Copy out the lines from the line with "region: Trentino-Alto Adige" to the line with "latitude: -36.3533", putting "town" wherever "city" appears and keeping everything else the same.

- [Exercise data]:
#####
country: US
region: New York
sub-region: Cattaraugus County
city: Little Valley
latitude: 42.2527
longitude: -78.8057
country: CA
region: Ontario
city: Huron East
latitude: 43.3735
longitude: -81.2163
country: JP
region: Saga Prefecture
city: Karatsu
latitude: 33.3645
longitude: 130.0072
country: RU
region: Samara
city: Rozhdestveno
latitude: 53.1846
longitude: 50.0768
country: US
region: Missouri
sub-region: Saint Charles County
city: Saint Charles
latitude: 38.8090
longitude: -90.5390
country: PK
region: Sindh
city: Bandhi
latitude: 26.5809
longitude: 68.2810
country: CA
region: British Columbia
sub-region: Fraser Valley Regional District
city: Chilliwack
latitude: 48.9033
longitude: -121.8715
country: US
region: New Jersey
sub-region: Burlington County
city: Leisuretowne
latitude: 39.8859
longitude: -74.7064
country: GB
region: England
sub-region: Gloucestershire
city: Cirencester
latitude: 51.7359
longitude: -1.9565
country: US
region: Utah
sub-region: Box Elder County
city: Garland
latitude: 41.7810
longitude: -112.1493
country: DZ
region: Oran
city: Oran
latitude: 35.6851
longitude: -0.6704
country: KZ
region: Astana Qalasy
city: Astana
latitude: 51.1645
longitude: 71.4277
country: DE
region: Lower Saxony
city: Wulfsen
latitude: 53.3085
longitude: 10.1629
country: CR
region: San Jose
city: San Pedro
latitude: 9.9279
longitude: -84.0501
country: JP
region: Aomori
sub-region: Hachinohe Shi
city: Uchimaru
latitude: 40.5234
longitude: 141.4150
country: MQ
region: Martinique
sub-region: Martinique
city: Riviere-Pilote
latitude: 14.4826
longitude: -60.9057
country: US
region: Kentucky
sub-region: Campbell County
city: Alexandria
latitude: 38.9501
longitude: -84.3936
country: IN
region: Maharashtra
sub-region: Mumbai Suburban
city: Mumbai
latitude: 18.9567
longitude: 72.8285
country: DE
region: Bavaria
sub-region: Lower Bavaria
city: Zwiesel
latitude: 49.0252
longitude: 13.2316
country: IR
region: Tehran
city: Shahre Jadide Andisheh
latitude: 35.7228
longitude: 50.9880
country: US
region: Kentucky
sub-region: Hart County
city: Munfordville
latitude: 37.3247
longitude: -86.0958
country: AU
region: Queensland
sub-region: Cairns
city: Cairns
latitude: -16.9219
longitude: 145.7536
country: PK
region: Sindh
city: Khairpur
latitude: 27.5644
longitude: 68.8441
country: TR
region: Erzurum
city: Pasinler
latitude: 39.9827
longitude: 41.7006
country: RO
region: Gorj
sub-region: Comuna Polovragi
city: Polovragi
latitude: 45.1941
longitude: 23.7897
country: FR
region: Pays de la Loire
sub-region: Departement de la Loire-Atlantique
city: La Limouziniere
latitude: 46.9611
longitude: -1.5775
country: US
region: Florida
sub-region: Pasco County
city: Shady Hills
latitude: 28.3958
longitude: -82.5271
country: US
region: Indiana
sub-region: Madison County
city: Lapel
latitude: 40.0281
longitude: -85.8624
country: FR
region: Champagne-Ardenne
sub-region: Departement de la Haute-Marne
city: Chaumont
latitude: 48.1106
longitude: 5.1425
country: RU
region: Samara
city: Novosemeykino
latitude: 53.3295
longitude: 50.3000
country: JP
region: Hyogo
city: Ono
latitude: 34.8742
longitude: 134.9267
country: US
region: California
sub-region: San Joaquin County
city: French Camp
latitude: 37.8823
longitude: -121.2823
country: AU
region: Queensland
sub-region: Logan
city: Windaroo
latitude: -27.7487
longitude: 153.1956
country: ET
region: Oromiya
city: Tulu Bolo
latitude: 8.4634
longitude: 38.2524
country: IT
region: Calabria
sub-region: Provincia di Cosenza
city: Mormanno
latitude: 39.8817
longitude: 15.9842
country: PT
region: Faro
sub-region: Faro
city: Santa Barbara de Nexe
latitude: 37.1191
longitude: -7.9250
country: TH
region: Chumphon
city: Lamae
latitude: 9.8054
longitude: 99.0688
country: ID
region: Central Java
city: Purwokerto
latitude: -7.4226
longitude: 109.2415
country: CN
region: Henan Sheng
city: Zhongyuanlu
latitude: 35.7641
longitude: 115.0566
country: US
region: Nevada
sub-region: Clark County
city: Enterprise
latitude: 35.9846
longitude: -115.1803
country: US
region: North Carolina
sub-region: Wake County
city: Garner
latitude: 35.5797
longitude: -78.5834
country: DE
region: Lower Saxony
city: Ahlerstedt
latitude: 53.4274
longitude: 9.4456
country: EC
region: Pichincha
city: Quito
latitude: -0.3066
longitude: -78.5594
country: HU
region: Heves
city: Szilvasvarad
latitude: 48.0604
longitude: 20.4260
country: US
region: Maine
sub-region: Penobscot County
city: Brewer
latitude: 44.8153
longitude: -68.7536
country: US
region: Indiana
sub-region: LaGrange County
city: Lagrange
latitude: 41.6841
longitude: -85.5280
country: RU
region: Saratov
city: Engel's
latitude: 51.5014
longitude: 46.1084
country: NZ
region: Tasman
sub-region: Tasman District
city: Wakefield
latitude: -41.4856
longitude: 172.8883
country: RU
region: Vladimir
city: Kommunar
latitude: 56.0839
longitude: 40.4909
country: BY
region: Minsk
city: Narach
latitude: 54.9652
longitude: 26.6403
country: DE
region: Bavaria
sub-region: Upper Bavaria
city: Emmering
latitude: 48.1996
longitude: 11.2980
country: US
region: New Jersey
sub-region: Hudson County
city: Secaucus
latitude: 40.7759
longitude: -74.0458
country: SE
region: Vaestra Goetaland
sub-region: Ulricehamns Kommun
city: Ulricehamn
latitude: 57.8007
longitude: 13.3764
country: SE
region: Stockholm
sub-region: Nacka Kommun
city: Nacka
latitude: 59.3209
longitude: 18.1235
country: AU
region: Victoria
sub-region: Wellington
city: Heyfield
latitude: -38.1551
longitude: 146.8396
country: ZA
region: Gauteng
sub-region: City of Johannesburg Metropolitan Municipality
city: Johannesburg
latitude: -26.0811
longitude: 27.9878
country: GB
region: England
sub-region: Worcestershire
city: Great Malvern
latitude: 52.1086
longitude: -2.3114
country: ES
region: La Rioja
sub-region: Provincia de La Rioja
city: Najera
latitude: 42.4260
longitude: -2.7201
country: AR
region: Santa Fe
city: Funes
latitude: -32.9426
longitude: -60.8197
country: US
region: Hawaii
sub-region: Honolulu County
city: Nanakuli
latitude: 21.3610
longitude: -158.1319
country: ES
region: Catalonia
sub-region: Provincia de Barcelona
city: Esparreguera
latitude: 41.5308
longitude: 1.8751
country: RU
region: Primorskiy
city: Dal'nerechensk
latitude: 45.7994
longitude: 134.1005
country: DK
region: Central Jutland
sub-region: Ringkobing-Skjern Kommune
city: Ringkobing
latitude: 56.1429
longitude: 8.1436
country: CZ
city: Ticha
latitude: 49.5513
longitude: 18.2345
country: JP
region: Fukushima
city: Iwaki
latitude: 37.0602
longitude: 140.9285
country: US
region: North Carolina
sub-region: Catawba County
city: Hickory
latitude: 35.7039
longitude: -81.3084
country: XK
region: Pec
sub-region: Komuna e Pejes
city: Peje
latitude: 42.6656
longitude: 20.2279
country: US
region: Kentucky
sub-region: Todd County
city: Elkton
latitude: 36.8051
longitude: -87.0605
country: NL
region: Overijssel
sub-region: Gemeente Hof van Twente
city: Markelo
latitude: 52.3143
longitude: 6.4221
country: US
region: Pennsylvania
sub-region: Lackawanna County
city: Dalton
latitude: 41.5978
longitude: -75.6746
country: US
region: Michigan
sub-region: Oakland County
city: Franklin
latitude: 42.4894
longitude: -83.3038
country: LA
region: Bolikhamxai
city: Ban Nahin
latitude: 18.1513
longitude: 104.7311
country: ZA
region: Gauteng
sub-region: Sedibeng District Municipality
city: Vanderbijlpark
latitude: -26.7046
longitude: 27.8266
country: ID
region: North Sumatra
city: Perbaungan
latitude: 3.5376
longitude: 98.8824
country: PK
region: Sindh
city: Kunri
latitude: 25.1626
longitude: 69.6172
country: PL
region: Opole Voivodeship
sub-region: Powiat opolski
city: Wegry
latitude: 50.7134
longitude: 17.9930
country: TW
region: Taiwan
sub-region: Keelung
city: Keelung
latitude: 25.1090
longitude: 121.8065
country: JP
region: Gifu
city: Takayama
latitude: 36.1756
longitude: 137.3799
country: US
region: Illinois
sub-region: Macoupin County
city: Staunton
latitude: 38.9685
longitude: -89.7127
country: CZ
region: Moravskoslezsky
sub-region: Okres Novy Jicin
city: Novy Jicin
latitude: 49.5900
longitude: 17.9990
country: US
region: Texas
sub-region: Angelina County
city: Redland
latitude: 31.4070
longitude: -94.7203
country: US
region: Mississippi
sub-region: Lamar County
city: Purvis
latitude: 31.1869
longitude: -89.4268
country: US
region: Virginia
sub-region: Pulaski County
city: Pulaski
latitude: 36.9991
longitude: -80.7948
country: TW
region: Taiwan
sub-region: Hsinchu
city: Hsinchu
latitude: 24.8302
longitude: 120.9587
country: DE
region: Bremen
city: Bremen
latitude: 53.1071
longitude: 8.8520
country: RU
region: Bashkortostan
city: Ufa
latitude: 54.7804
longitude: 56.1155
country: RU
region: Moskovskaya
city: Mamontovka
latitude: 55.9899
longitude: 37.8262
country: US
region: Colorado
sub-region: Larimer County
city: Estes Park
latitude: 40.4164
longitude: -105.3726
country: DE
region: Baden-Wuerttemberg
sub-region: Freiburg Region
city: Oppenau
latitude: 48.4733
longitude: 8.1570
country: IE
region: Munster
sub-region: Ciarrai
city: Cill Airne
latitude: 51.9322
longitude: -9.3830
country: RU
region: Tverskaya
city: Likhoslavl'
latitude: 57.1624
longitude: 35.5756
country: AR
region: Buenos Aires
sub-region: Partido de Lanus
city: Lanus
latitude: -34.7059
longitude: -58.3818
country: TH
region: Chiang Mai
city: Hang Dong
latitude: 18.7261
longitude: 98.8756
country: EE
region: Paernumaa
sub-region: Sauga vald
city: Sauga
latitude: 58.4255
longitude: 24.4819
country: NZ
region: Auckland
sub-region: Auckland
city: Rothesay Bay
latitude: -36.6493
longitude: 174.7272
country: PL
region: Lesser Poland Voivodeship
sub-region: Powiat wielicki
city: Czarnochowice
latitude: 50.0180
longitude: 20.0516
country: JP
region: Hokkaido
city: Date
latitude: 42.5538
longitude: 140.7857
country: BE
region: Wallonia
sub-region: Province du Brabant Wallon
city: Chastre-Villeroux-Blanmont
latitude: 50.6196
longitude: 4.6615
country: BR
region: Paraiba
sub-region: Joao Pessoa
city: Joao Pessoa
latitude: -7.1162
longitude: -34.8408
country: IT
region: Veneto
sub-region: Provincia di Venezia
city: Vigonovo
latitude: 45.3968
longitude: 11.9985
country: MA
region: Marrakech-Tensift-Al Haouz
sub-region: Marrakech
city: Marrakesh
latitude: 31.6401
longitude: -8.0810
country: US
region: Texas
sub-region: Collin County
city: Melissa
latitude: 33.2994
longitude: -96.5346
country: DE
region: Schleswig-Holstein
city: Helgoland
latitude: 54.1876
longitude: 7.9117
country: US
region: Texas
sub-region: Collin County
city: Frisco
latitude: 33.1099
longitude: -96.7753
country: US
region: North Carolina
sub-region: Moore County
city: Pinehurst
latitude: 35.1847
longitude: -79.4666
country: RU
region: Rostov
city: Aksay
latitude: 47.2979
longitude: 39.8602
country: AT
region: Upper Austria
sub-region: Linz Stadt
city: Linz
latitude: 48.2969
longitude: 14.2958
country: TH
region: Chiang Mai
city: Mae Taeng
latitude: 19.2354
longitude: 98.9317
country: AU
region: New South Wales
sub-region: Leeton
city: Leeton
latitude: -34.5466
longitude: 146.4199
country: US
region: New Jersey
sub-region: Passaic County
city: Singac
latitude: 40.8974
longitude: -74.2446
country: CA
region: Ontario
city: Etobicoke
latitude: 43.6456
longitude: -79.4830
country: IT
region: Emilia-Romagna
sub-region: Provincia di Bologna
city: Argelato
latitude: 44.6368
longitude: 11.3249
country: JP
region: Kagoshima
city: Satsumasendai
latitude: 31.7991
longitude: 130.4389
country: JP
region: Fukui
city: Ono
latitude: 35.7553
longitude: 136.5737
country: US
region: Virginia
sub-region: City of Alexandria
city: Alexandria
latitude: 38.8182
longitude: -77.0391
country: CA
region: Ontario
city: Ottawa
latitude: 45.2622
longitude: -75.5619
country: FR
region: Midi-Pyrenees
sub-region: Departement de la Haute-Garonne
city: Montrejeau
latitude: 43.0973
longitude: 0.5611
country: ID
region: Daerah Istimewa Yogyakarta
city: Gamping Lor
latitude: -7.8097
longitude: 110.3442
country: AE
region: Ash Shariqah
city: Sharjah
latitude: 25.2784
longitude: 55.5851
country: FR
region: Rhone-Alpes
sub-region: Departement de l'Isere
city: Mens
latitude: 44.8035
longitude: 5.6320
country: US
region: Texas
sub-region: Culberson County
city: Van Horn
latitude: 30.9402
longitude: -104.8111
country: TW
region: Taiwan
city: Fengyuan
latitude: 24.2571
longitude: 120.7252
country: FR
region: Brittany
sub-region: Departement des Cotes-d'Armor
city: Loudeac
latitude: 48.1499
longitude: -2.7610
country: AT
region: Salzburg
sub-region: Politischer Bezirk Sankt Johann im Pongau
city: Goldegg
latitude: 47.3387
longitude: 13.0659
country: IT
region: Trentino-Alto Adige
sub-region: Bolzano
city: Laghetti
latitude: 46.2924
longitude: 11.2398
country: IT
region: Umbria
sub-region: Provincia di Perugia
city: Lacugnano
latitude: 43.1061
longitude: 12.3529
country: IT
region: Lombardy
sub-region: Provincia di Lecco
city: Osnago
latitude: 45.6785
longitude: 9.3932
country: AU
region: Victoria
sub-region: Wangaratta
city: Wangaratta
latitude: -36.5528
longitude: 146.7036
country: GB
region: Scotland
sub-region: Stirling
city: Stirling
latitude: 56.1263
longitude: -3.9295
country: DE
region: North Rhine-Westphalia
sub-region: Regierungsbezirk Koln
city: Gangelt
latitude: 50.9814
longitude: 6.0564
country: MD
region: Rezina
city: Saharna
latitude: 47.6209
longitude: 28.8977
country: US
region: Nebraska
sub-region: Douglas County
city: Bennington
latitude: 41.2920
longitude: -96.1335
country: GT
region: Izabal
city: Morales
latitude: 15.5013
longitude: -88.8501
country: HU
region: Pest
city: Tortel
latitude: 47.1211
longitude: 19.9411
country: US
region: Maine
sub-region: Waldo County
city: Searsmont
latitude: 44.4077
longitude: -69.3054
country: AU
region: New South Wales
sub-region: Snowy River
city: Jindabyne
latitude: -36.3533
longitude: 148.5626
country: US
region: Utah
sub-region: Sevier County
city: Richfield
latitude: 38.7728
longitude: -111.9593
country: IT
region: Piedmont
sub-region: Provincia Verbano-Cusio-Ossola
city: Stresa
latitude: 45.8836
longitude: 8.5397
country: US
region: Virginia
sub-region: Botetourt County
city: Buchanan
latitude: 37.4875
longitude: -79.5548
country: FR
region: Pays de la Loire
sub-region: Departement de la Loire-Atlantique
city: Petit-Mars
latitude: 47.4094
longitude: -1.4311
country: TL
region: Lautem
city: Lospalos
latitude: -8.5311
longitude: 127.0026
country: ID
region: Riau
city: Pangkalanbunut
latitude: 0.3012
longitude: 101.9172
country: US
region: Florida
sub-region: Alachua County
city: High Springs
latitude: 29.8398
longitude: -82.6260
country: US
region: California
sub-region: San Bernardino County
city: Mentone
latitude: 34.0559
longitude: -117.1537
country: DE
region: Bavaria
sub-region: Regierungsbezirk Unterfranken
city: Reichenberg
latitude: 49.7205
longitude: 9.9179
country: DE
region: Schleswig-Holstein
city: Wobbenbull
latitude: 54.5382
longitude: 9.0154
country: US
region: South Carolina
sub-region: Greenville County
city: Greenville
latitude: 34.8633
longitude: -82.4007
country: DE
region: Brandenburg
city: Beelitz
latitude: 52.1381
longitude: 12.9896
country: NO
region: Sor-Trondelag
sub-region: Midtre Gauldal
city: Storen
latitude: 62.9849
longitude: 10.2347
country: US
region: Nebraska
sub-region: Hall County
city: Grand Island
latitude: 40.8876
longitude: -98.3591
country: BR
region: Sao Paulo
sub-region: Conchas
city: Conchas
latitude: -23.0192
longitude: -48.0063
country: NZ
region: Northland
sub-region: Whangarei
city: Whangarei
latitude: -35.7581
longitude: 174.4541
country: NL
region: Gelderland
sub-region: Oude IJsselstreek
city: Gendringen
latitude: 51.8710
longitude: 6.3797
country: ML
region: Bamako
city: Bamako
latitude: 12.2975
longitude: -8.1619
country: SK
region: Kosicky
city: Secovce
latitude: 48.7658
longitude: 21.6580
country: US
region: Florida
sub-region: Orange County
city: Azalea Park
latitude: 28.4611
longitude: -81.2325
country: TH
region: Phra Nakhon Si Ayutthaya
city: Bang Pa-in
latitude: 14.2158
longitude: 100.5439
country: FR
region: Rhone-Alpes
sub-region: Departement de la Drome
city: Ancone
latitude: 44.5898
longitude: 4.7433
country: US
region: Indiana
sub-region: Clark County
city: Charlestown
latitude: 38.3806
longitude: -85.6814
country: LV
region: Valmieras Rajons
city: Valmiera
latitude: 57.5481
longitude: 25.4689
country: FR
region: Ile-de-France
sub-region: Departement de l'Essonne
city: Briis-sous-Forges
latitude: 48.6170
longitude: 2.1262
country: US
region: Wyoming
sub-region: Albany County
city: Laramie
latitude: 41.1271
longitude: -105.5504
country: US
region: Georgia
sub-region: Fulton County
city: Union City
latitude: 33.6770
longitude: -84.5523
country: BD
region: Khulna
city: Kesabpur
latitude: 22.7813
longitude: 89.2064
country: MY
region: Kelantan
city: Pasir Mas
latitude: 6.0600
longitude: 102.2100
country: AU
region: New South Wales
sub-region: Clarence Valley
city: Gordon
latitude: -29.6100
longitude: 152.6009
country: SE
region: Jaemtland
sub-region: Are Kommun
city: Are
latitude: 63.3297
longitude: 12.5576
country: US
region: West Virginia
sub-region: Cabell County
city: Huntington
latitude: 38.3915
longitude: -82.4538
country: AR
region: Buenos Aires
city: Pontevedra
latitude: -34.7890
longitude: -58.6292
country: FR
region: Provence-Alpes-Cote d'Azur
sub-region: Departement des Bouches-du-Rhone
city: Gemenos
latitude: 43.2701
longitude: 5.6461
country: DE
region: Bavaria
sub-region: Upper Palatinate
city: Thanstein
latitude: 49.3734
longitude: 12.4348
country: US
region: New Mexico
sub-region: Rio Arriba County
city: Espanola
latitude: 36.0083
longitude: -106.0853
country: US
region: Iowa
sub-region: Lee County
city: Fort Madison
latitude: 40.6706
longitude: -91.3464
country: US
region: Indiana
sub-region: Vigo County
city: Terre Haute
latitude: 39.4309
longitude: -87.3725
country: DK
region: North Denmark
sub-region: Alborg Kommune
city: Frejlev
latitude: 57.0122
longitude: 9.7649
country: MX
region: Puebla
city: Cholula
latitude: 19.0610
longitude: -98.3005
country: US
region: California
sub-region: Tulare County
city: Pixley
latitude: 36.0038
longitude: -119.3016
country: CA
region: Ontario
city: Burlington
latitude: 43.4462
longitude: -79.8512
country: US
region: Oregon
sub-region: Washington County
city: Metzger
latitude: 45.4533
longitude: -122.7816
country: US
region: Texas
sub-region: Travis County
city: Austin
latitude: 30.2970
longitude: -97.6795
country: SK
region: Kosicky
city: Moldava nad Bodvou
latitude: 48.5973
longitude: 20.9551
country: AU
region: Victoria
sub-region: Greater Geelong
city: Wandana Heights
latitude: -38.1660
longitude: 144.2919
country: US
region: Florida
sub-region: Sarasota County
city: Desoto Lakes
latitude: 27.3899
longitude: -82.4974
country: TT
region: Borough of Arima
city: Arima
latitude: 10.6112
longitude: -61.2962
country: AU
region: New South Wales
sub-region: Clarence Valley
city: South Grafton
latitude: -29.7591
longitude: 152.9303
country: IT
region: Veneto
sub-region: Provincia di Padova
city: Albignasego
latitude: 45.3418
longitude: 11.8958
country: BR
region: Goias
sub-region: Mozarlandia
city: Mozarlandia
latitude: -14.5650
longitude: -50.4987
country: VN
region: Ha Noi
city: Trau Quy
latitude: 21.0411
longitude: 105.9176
#####
- [Solution to the problem]:
region: Trentino-Alto Adige
sub-region: Bolzano
town: Laghetti
latitude: 46.2924
longitude: 11.2398
country: IT
region: Umbria
sub-region: Provincia di Perugia
town: Lacugnano
latitude: 43.1061
longitude: 12.3529
country: IT
region: Lombardy
sub-region: Provincia di Lecco
town: Osnago
latitude: 45.6785
longitude: 9.3932
country: AU
region: Victoria
sub-region: Wangaratta
town: Wangaratta
latitude: -36.5528
longitude: 146.7036
country: GB
region: Scotland
sub-region: Stirling
town: Stirling
latitude: 56.1263
longitude: -3.9295
country: DE
region: North Rhine-Westphalia
sub-region: Regierungsbezirk Koln
town: Gangelt
latitude: 50.9814
longitude: 6.0564
country: MD
region: Rezina
town: Saharna
latitude: 47.6209
longitude: 28.8977
country: US
region: Nebraska
sub-region: Douglas County
town: Bennington
latitude: 41.2920
longitude: -96.1335
country: GT
region: Izabal
town: Morales
latitude: 15.5013
longitude: -88.8501
country: HU
region: Pest
town: Tortel
latitude: 47.1211
longitude: 19.9411
country: US
region: Maine
sub-region: Waldo County
town: Searsmont
latitude: 44.4077
longitude: -69.3054
country: AU
region: New South Wales
sub-region: Snowy River
town: Jindabyne
latitude: -36.3533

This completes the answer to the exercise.